O entendimento foi seguido por 6 ministros: o relator, ministro Luis Felipe Salomão, os ministros Villas Bôas Cueva, Raul Araújo, Marco Buzzi, Marco Aurélio Bellizze e a ministra Isabel Gallotti.
Cueva foi o primeiro a votar na sessão desta quarta (8) e apresentou exceções que poderiam ser abrigadas dentro do rol taxativo. Um exemplo seria a possibilidade do paciente pedir um aditivo no contrato do plano para ampliar a cobertura e incluir um tratamento específico.
Nos casos em que não houver substituto do procedimento médico necessário ao paciente, o ministro decidiu que o tratamento poderá ser incluído na cobertura excepcionalmente, desde que não tenha sido indeferido pela ANS anteriormente, se tenha comprovação médica do tratamento e se tenha a recomendação de órgãos técnicos nacionais ou internacionais.
Cueva justificou o seu voto afirmando que o rol taxativo garante mais segurança jurídica e evita grandes reajustes, uma vez que a sinistralidade será mais previsível para as operadoras
"O estabelecimento de um rol mínimo obrigatório permite previsibilidade para cálculos embasadores de mensalidades aptas a manter em média e longo prazo planos de saúde sustentáveis, pois a alta exagerada de preço provocará barreiras à manutenção contratual, transferindo as coletividades de usuários da saúde pública a pressionar ainda mais o SUS", disse.
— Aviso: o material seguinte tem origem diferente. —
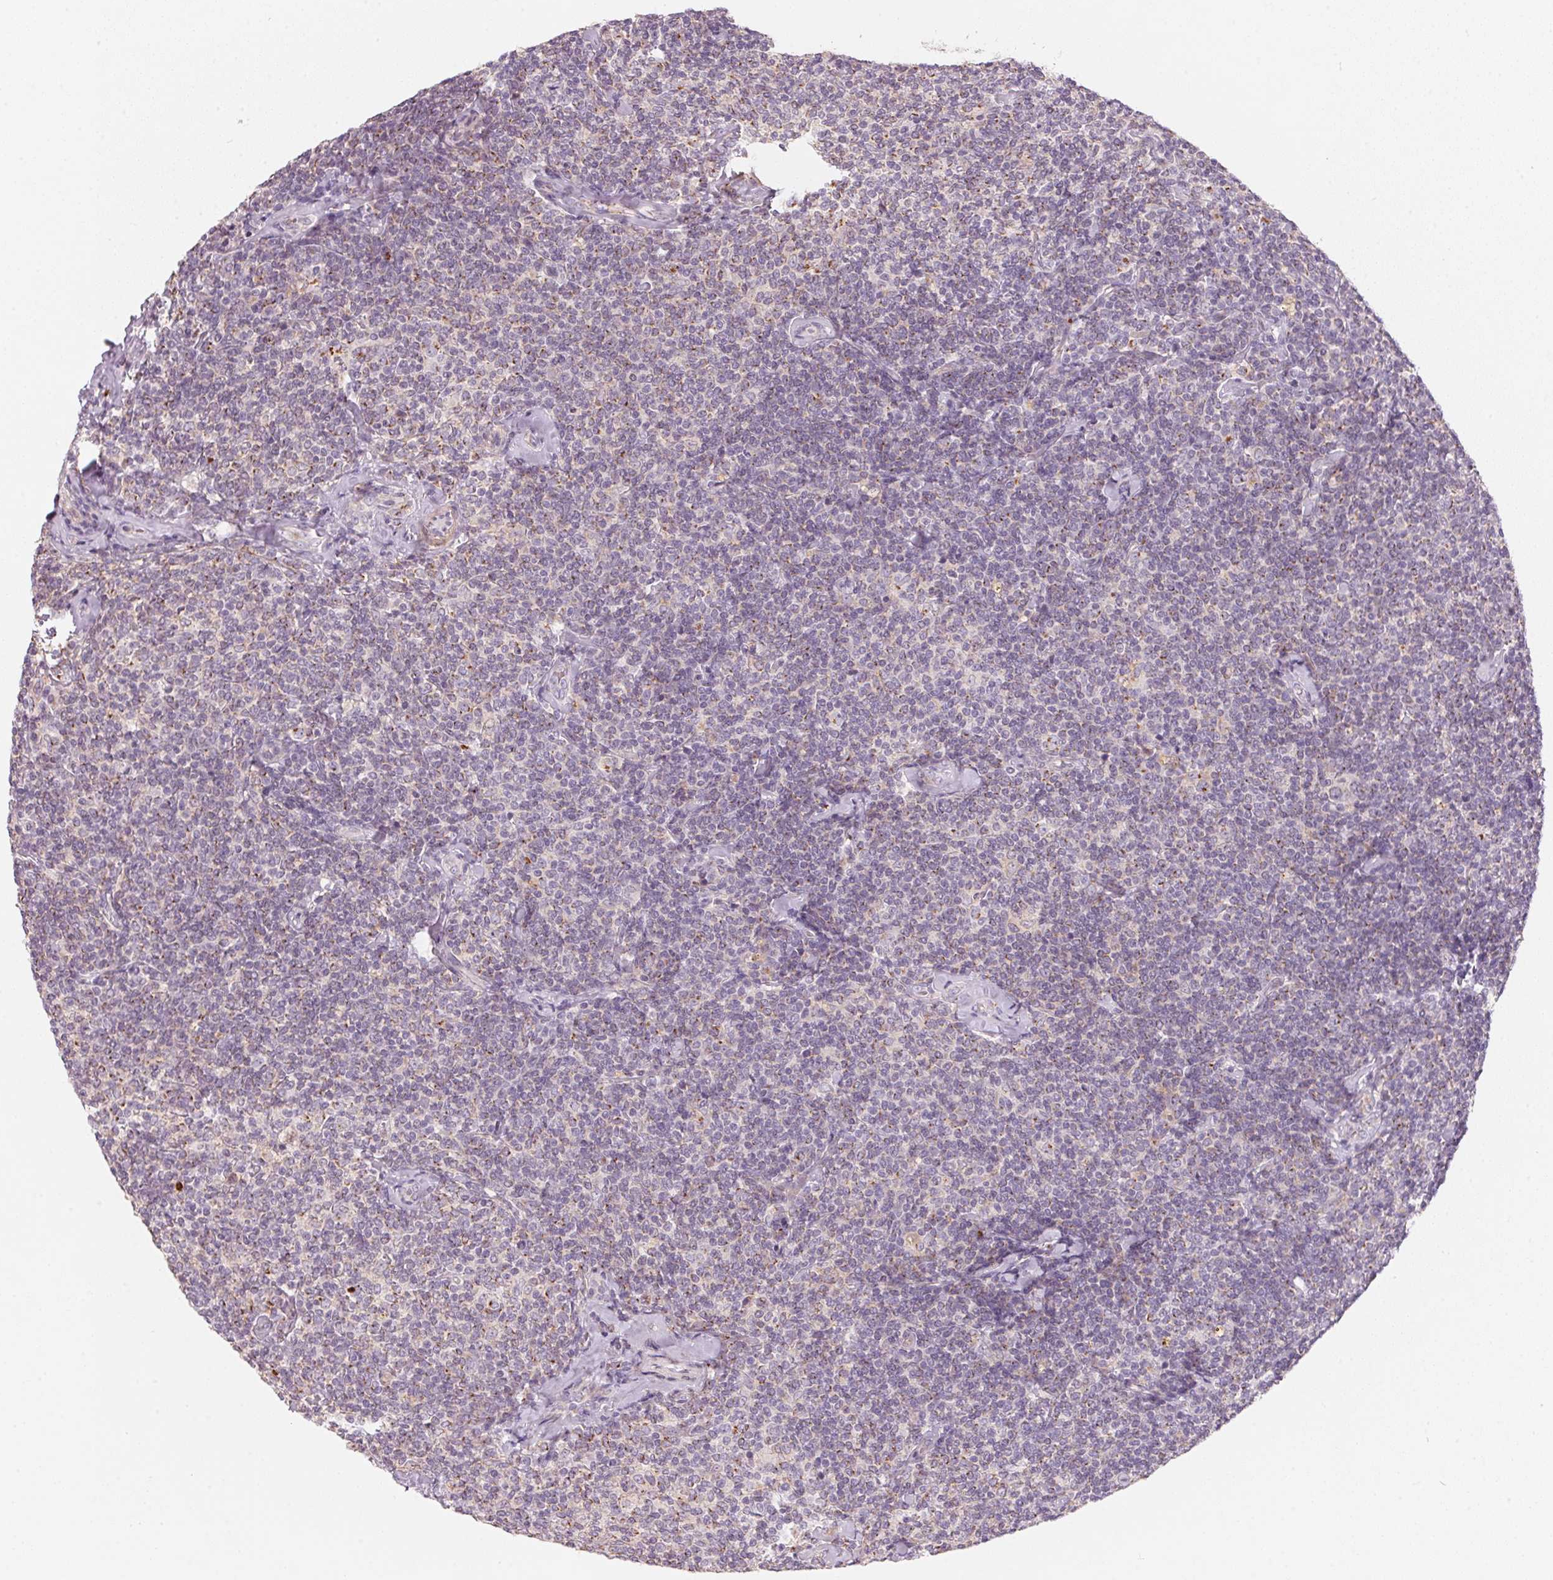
{"staining": {"intensity": "weak", "quantity": "<25%", "location": "cytoplasmic/membranous"}, "tissue": "lymphoma", "cell_type": "Tumor cells", "image_type": "cancer", "snomed": [{"axis": "morphology", "description": "Malignant lymphoma, non-Hodgkin's type, Low grade"}, {"axis": "topography", "description": "Lymph node"}], "caption": "Micrograph shows no significant protein expression in tumor cells of low-grade malignant lymphoma, non-Hodgkin's type.", "gene": "DRAM2", "patient": {"sex": "female", "age": 56}}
As operadoras negam que a mudança promovida pelo STJ levará a mais restrições a coberturas de procedimentos e tratamentos.
O que dizem as operadoras
Em nota, a FenaSaúde (Federação Nacional de Saúde Suplementar), que representa 15 grupos de operadores, disse que os planos continuarão a cobrir todas as doenças listadas na CID (Classificação Estatística Internacional de Doenças e Problemas Relacionados com a Saúde), da Organização Mundial da Saúde (OMS), mesmo com o rol taxativo.
"Ao contrário de alegações divulgadas, na verdade, o rol taxativo garante o acesso a tratamentos seguros, avaliados e reconhecidos por reguladores e órgãos responsáveis pelo atendimento à saúde, a semelhança do que ocorre em todo o mundo. A lista foi instituída com base em estudo técnico aprofundado, e que caberá ao Poder Executivo fiscalizar e regular os serviços de saúde", disse o advogado Marcio Vieira Souto Costa, sócio do escritório Sergio Bermudes, que representa a FenaSaúde.